About this exercise
Word for word, repeat the entries, minus the pictures.

Data to process
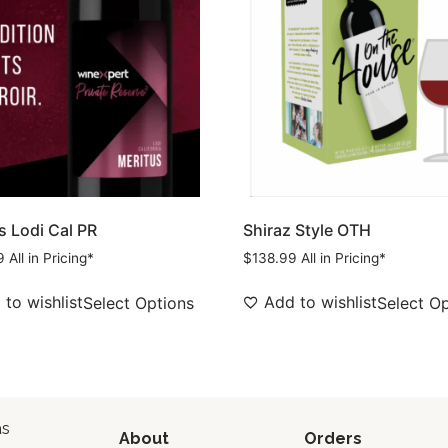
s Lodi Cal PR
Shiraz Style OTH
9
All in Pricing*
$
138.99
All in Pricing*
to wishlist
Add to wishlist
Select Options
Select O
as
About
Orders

Result for this task
s Lodi Cal PR
Shiraz Style OTH
9
All in Pricing*
$
138.99
All in Pricing*
to wishlist
Add to wishlist
Select Options
Select O
as
About
Orders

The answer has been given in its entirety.